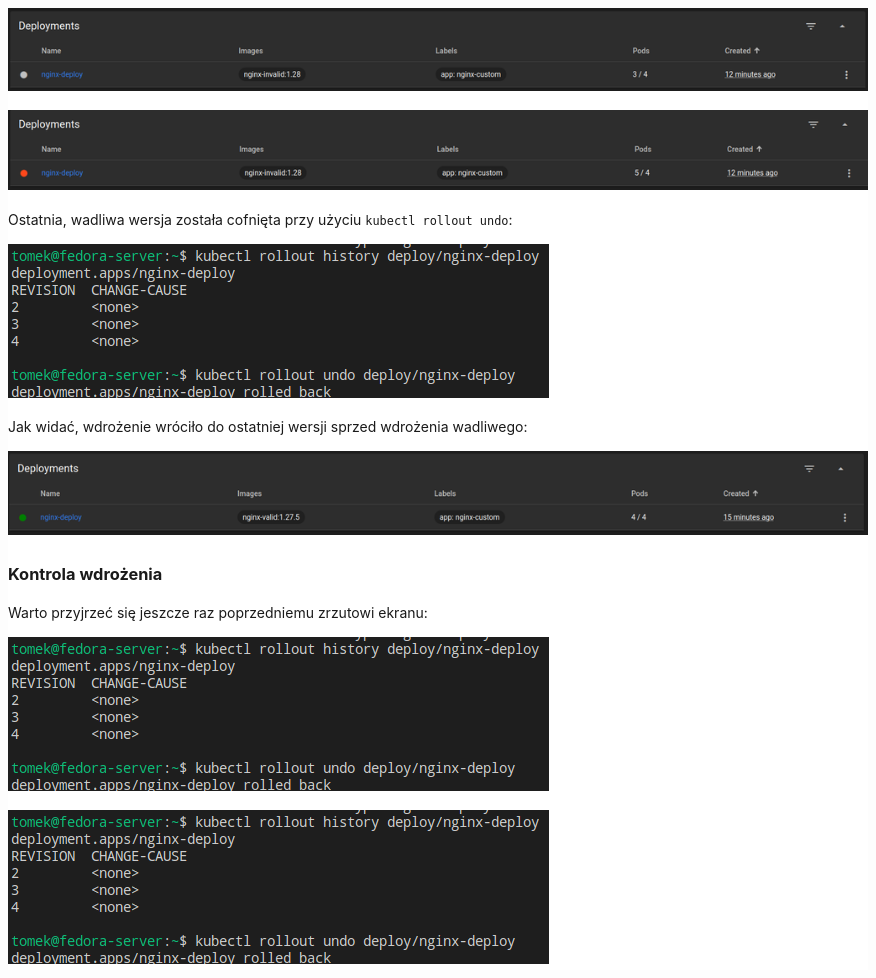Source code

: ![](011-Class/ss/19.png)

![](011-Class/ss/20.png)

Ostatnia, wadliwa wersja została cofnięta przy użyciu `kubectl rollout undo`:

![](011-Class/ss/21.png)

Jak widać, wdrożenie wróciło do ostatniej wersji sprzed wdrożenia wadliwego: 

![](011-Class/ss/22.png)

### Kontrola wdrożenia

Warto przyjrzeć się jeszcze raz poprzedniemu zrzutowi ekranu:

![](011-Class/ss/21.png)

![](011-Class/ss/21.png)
------------------------------------------------------------
▸ **The task**: Print every line above character for character, leaving the pictures out of your answer.

▸ **Answer for the task**:
Source code

: ![](011-Class/ss/19.png)

![](011-Class/ss/20.png)

Ostatnia, wadliwa wersja została cofnięta przy użyciu `kubectl rollout undo`:

![](011-Class/ss/21.png)

Jak widać, wdrożenie wróciło do ostatniej wersji sprzed wdrożenia wadliwego: 

![](011-Class/ss/22.png)

### Kontrola wdrożenia

Warto przyjrzeć się jeszcze raz poprzedniemu zrzutowi ekranu:

![](011-Class/ss/21.png)

![](011-Class/ss/21.png)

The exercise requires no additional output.